Dai “puri” a quelli di area fino agli schierati. Il gruppo misto dei non politici da totopoltrone

Stefano Zurlo

Tecnici puri. Tecnici d’area. Tecnici battezzati nel fonte battesimale delle urne. Gradazioni. Sfumature.

Visioni diverse e scintille sulla composizione del nuovo governo. Il partito dei tecnici assomiglia per certi aspetti al gruppo misto: dentro c’è di tutto e ci potrebbe anche essere qualche ministro dell’imminente governo Meloni. Chi andrà all’economia? Insomma, chi occuperà una delle caselle più pesanti?

Ecco che il tam tam accredita soluzioni di alto profilo che rispondono a nomi di tecnici, naturalmente non ostili al centrodestra. Rimbalzano le foto di Fabio Panetta, in cima ai desiderata di Giorgia Meloni, e di Domenico Siniscalco, che fu già ministro indipendente con Berlusconi e, non a caso, se ne andò in polemica per le mancate dimissioni del governatore della Banca d’Italia Antonio Fazio.

«Io non credo nei tecnici puri – ha detto sabato Berlusconi in un’intervista alla Stampa – se esistessero la politica diventerebbe inutile».

E però un personaggio come Panetta, oggi nel board della Bce, sarebbe un aiuto straordinario per l’esecutivo che deve accreditarsi nelle istituzioni europee e dunque avrebbe via libera da tutti i partiti della coalizione. Peccato che l’interessato abbia già detto e ridetto che lui non ne vuol sapere. Senza contare il fatto che il Paese perderebbe una voce autorevole in un consesso strategico e nessuno può garantire che sarebbe sostituito da un altro esperto italiano. Toccherà allora a Siniscalco? Ma forse l’incarico potrebbe essere dato a Giulio Tremonti, che occupava quella poltrona così pesante proprio prima di lui e che sarebbe il più tecnico dei ministri politici.

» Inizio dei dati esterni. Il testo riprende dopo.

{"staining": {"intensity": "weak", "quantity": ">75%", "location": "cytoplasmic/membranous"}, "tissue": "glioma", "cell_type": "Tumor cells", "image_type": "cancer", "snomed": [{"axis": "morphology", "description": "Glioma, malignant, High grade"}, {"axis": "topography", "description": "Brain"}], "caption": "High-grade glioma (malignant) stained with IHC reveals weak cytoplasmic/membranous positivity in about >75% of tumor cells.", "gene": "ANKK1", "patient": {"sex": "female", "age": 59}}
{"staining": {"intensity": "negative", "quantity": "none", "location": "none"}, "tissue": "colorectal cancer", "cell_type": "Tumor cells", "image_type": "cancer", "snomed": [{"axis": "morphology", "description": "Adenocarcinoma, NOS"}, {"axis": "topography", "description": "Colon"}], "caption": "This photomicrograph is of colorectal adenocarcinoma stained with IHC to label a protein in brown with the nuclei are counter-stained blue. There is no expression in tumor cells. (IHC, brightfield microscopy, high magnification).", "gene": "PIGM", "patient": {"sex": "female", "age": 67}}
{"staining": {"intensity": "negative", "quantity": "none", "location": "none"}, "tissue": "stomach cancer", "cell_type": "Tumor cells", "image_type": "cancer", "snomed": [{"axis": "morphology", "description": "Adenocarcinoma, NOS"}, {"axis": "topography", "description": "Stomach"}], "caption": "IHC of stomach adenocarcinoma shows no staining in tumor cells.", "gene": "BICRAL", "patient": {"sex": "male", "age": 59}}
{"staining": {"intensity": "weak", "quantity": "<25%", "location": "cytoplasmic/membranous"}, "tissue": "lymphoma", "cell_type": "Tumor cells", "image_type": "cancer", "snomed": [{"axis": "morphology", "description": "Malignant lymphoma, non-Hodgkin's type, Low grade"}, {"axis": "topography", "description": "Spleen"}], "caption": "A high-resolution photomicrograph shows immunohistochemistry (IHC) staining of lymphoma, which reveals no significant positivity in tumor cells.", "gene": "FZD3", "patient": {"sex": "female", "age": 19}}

Agli Esteri si riparla di Elisabetta Belloni, la prima donna al vertice dei Servizi, un tecnico fra i più stimati nel Paese, già a un passo dal Quirinale quando era stata proposta dal duo Salvini Conte. Poi quella nomina fu bocciata davanti alle telecamere da Matteo Renzi, ma lei rimane in pole position per qualunque ruolo apicale. Alla Farnesina aspira anche Giulio Terzi di Sant’ Agata, già ministro degli Esteri con Monti, pure lui uscito di scena salutando la compagnia in disaccordo sulla gestione del caso dei marò. Terzi di Sant’ Agata è un ambasciatore, ma ormai è entrato nella cittadella costruita da Giorgia Meloni ed è appena stato eletto senatore nel collegio di Treviglio.

Una traiettoria che assomiglia a quella di Carlo Nordio, magistrato per una vita, oggi in pensione e fresco deputato votato in massa a Treviso. Insomma, un tecnico non più tecnico, anche se non è il caso di impiccarsi alle forme. Nordio potrebbe diventare Guardasigilli, portando in dote la sua indipendenza di giudizio, la sua competenza e la sua lontananza dalla corporazione togata.

Il governo che sta per nascere dovrà comunque trovare un punto di equilibrio: Berlusconi e Salvini spingono per un assetto più politico, Meloni cerca riparo dalle tempeste in arrivo dietro lo scudo di personalità specchiate e dal curriculum inattaccabile che dovrebbero essere i pilastri della squadra.